Background: Extraosseous giant cell tumors involving visceral organs (pancreas, kidneys, bladder, etc.) and soft tissues present similar histological features to those occurring in the bones. Rarely, they may affect pancreas and their origin remains still controversial, with some authors supporting the epithelial and some others the mesenchymal origin. Case Presentation: We report the case of a pancreatic giant cell tumor with osteoclast-like cells, negative for epithelial markers.

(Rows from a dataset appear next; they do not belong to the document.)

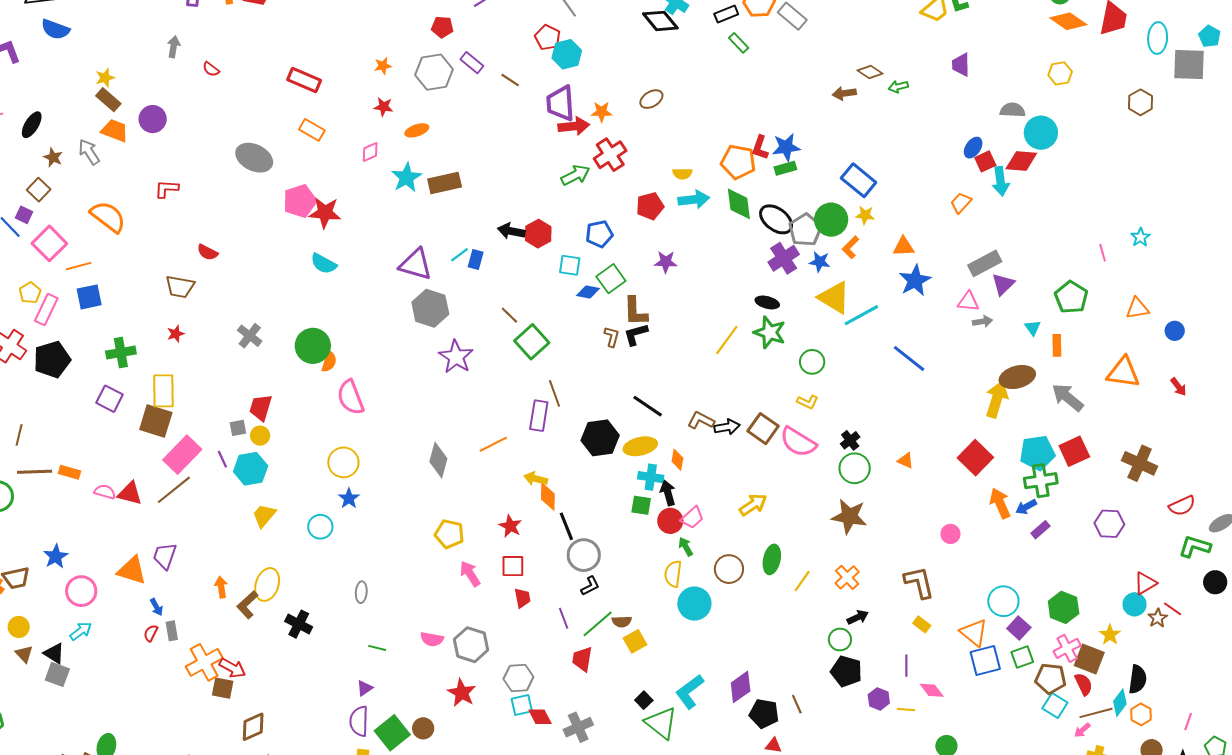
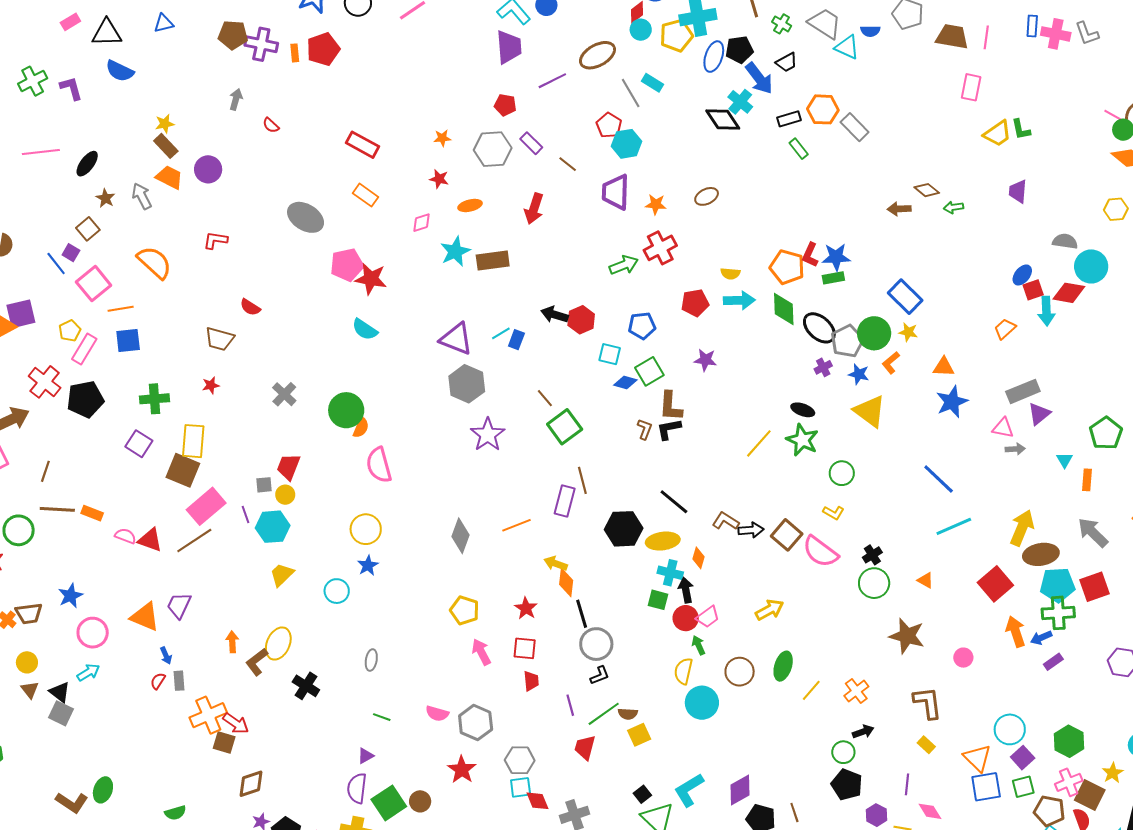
red arrow: (574, 126) -> (534, 209), moved, turned 108
purple cross: (784, 258) -> (823, 367), size x0.6
cyan line: (861, 315) -> (954, 526), moved
brown ellipse: (1017, 377) -> (1041, 554), moved
brown star: (849, 516) -> (907, 636), moved

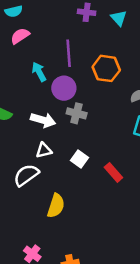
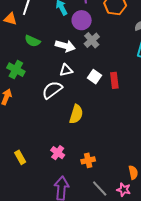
gray cross: (77, 113) -> (92, 40), turned 35
red rectangle: (113, 172) -> (114, 80), moved, turned 35

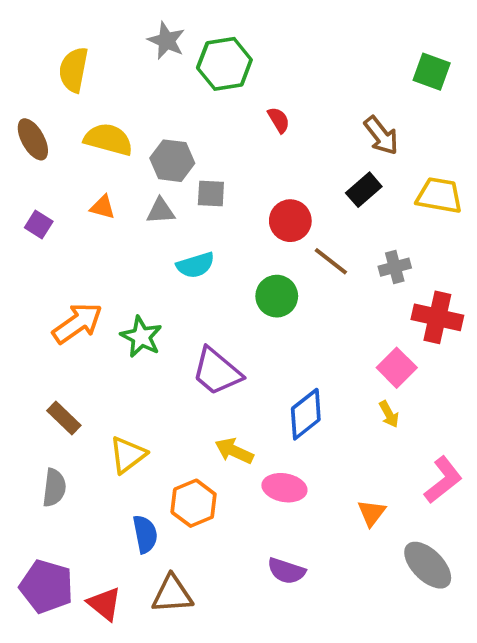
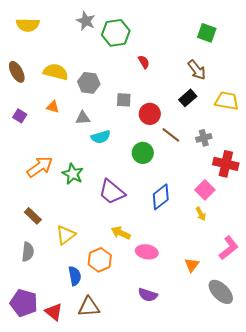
yellow semicircle: (74, 70) -> (28, 25), moved, turned -100
green square: (432, 72) -> (207, 33), moved
gray square: (211, 194) -> (124, 100), moved
gray triangle: (161, 211) -> (83, 118), moved
blue diamond: (306, 414) -> (161, 197), moved

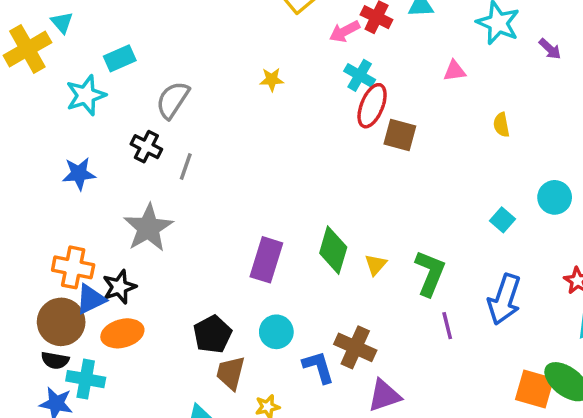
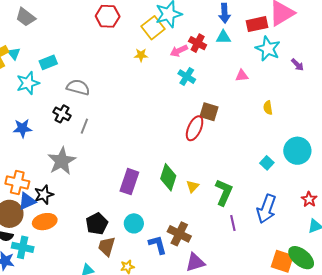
cyan triangle: (62, 22) -> (14, 54), moved
yellow star: (272, 79) -> (141, 55), moved
gray semicircle: (173, 100) -> (78, 87), turned 70
red ellipse: (372, 106) -> (195, 128), moved
cyan circle: (555, 197) -> (297, 151), size x1.4

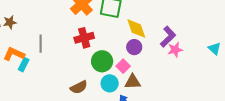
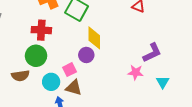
purple L-shape: (168, 37) -> (152, 53), moved
pink star: (175, 50) -> (136, 72), moved
green circle: (102, 61) -> (36, 56), moved

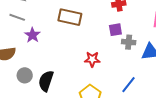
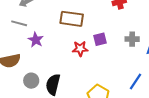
purple square: (115, 30) -> (100, 39), moved
red star: (92, 59) -> (80, 49), moved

A 64-year-old man presented with a 2-month history of progressively worsening abdominal pain, radiating to the lumbar region. He reported no other symptoms. The abdominal clinical examination was unremarkable and there was no associated jaundice. Liver function tests remained within normal limits. His past medical history had nil of note. He underwent an outpatient abdominal computed tomography which revealed a large cystic lesion at the body of the pancreas measuring 10 × 7 × 6.5 cm. We proceeded with a limited excision of the pancreatic mass alone, avoiding major dissections that would unnecessarily increase morbidity and mortality and the postoperative course was good. The histological morphological and immunohistochemical assessment revealed two tumor cell types: osteoclast-like multinucleated giant cells and pleomorphic mononuclear cells, with bone formation and without important cellular and nuclear atypia. Conclusion: Pancreatic giant cell tumors with osteoclast-like giant cells are rare tumors of the pancreas with various clinical characteristics and controversial origin. En bloc resection has prevailed as the only beneficial treatment so far.